LISA: Previously I purchased extra storage capacity for the eMac. That has not been necessary with the new iMac. I am a musician, creative artist, writer, and teacher, and I have tons of audio, visual, and raw research data needs. I also have an external hard drive that seamlessly provides me Time Machine access.
MYMAC: What other professional interests do you have that involve working with technology?
LISA: Here’s a list, John:
• Advocating The Artist as Worker, including all creative digital designers
• Stimulating Communities Via Their History, involving some creative use of GPS systems to have schoolchildren map out old historic sites
• Consulting with businesses on the creative use of employee individuality, including unique interpretations of technology in the workplace
• Historic consulting, utilizing full capacity of raw data dissemination electronically to better share land plot and structural history
• Sharing with other artists that DIY (Do It Yourself) is a viable option, with the right blend of professional (yet still unique) attitude, perseverance, and technology that will enable individuals to work on their own websites, publish their own books, distribute materials, and bill for services using all capable technology. I am an independent publisher and distributor of all of my works, including two well-received books. I coordinate all audio, graphics, and production elements from my Mac, then I employ creative professionals to “make happen” what I play around with conceptually and visually in a layman’s fashion on my computer. I am NOT a visual and graphic artist and I work with a damn good sound engineer. I manage my own billing, including via American Express Accept Pay, and storage and distribution of books and CDs. None of this would be possible without the best operating computers out there (and occasionally the help of my husband Jan and his truck, especially upon first publication).
MYMAC: In what way has your Mac shaped or influenced your identity as a creative artist, writer, musician, speaker, and educator? Where does a personal computer intersect with your creative process?
LISA: “I work on a Mac.” I’ve been saying this proudly with good reason since the mid-90s and always will. I actually consider my creative identity intrinsically woven together with my being a Mac person. It is as much a part of my identity as my Subaru wagon that I drive my instruments and amp and old historic maps around in, or my liberal political views, or where I live in a cool old three-story house on a hill in Pittsburgh, Pennsylvania, or the punk spirit I have always retained. I don’t know how others can work on Windows PCs, especially people in the creative fields!

# # #

Pick up the interview above, in which Lisa describes her work on the Mac, and keep writing from its last line.

• **Data extract**
# # #

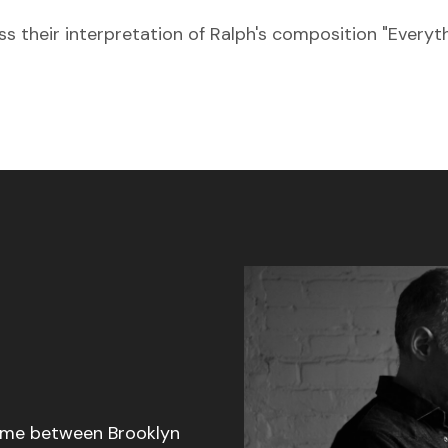
s their interpretation of Ralph's composition "Everyt
 time between Brooklyn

# # #

• **Expected answer**
MYMAC: What else are you looking for from your Mac computer experience?
LISA: I do a lot of speaking engagements (including Keynote presentations) and will now employ iWork’s Keynote (which came with my new iMac) for my presentations. Â I have visuals of Esther Phillips’ art (from my book This Fantastic Struggle) previously only for overhead projection or slideshow. Now I can develop visuals far more accessible in presentation.
MYMAC: Where can we read some prior reviews of your creative projects?
LISA: You will find handy links here.
MYMAC: Any closing thoughts?
LISA: My wish list for a software program is the following. Perhaps someone can let me know if it is out there. I would like to be able to play my violin or mandolin (acoustic or electric) into a microphone that feeds into my Mac, and to have the computer then generate for me the notated musical composition that I created. I compose not by written script, but hands-on, direct from my instrument. It would take a long time, though I am trained to do so, to notate out my many compositions. Much too long, getting in the way of other creative work.
Thank you for your introduction to this artist. I spent several pleasurable visits investigating the work featured on her website.
I have no musical expertise, and I am unable to respond to Lisa Miles’ request, but I do wonder why the only example of the software genre I could find (Finale) that accepts audio input does so only from brass or woodwind. Is that an insurmountable technical limitation or or are strings more difficult in some way? Surely the huge number of aspiring guitar players is where the revenue mother lode is located?